The most intense optical activity recorded in our dataset, the R-band peak in January 2023, is particularly noteworthy as it appears to be the optical counterpart to the “brightest ever γ-ray flare” from Ton 599 observed in January 2023 (MJD 59954.5) reported by Manzoor et al. 2024. Manzoor et al. 2024 reported a peak γ-ray flux of (3.63 ± 0.20)×10⁻⁶ photon cm⁻² s⁻¹, and their multiwavelength light curve (their Figure 1) shows simultaneous enhancement in optical/UV and X-ray bands, strongly correlated with the γ-ray emission. Although a detailed multiwavelength correlation is beyond the scope of this particular paper, the temporal coincidence of our observed record optical flux with this extreme γ-ray event strongly suggests a common underlying physical origin, likely related to a major energy dissipation event within the jet, such as the propagation of a strong shock or a significant magnetic reconnection event. The complex, often multi-peaked structure of the major outbursts observed in our optical light curves (e.g., Period II and III, see Figure 5) is also a common feature in blazar flares and can be attributed to multiple emission subregions or evolving shock fronts.

Overall, the pronounced long-term optical variations in Ton 599, characterized by significant changes in both flux (spanning over two orders of magnitude) and fractional variability, and culminating in extreme outbursts with luminosities exceeding 10⁴⁸ erg s⁻¹, provide critical constraints on jet emission processes. These observations hint at episodic, and at times dramatic, enhancements in the accretion rate or, more likely, in the efficiency of energy transfer to and dissipation within the relativistic jet, driving the observed powerful outbursts across the electromagnetic spectrum.

4.5. Color analysis.

The long-term optical color analysis of Ton 599, presented in Sect. 3.4, reveals a remarkably complex spectral evolution that is strongly dependent on the source’s brightness level. Our data, spanning 12 years, show three distinct regimes in the CI versus magnitude diagrams, which offer insights into the interplay of different emission components and physical processes.

At faint states, Ton 599 consistently exhibits a RWB trend. This behavior is a well-documented phenomenon in some FSRQs and is typically interpreted as the increasing relative contribution of a relatively constant, redder thermal emission component as the bluer, nonthermal jet emission fades. This thermal component is likely associated with the accretion disk and the BLR. Steward Observatory spectra (Figure 9) provide direct support for this interpretation, revealing clear thermal emission features, such as the Mg II line and Fe II complexes, particularly during low-flux states. As the source brightens, the nonthermal jet continuum increasingly dominates, diluting these thermal features. A similar RWB trend at faint states, attributed to the thermal emission from the accretion disk (often referred to as the “big blue bump”), was also observed in the powerful FSRQ CTA 102 during its less active phases preceding its major 2016−2017 outburst (see Figure 3 in Raiteri et al. 2017). The study of 3C 454.3 by Villata et al. 2006 also implies that at fainter jet states, an underlying, relatively stable “blue bump” component (accretion disk) would be more prominent.

• Data shown:
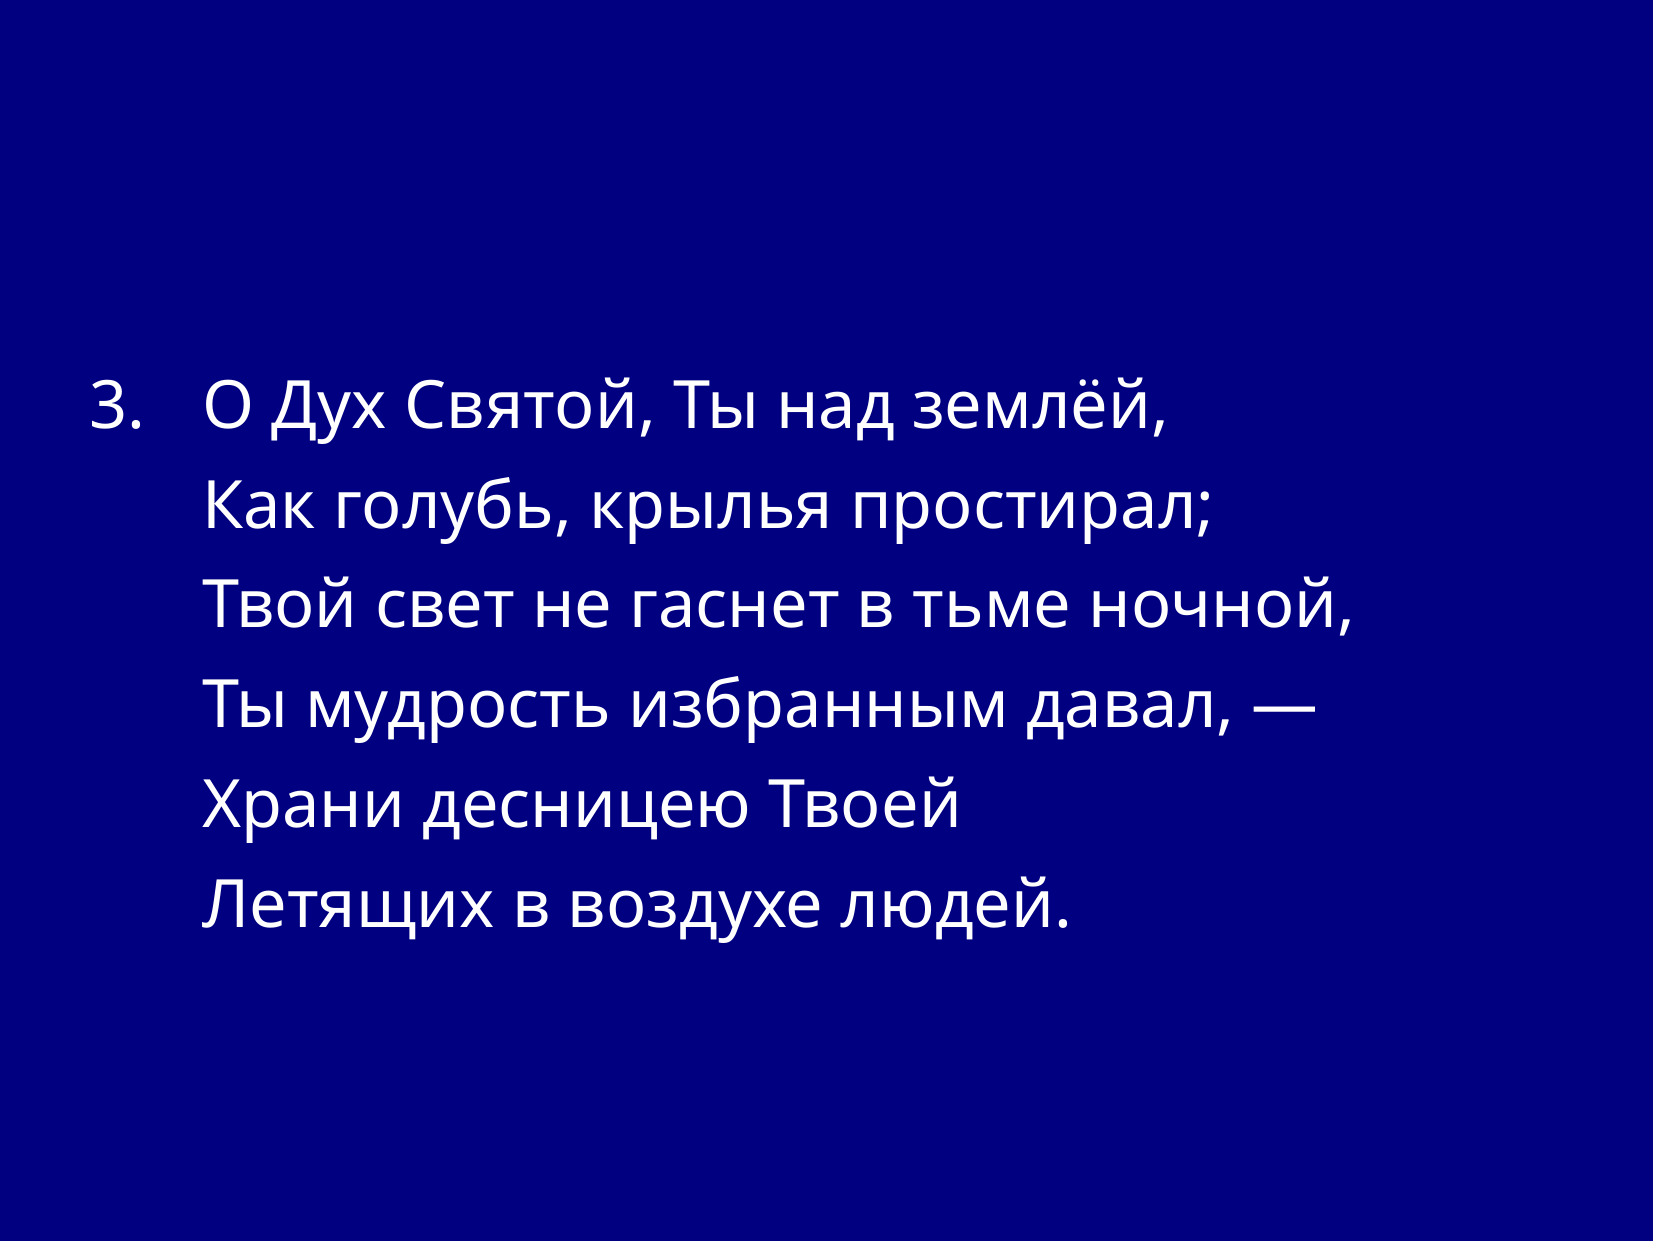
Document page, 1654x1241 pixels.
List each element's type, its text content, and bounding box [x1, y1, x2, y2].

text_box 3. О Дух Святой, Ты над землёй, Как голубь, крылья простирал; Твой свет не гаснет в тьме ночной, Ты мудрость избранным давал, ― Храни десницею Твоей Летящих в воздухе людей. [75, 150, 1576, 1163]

• What needs to be done: Reproduce the part of the Ton 599 excerpt between "Overall, the pronounced" and "the electromagnetic spectrum.", inclusive. The lines above come from a source unrelated to the Ton 599 excerpt.

• Response for this exercise:
Overall, the pronounced long-term optical variations in Ton 599, characterized by significant changes in both flux (spanning over two orders of magnitude) and fractional variability, and culminating in extreme outbursts with luminosities exceeding 10⁴⁸ erg s⁻¹, provide critical constraints on jet emission processes. These observations hint at episodic, and at times dramatic, enhancements in the accretion rate or, more likely, in the efficiency of energy transfer to and dissipation within the relativistic jet, driving the observed powerful outbursts across the electromagnetic spectrum.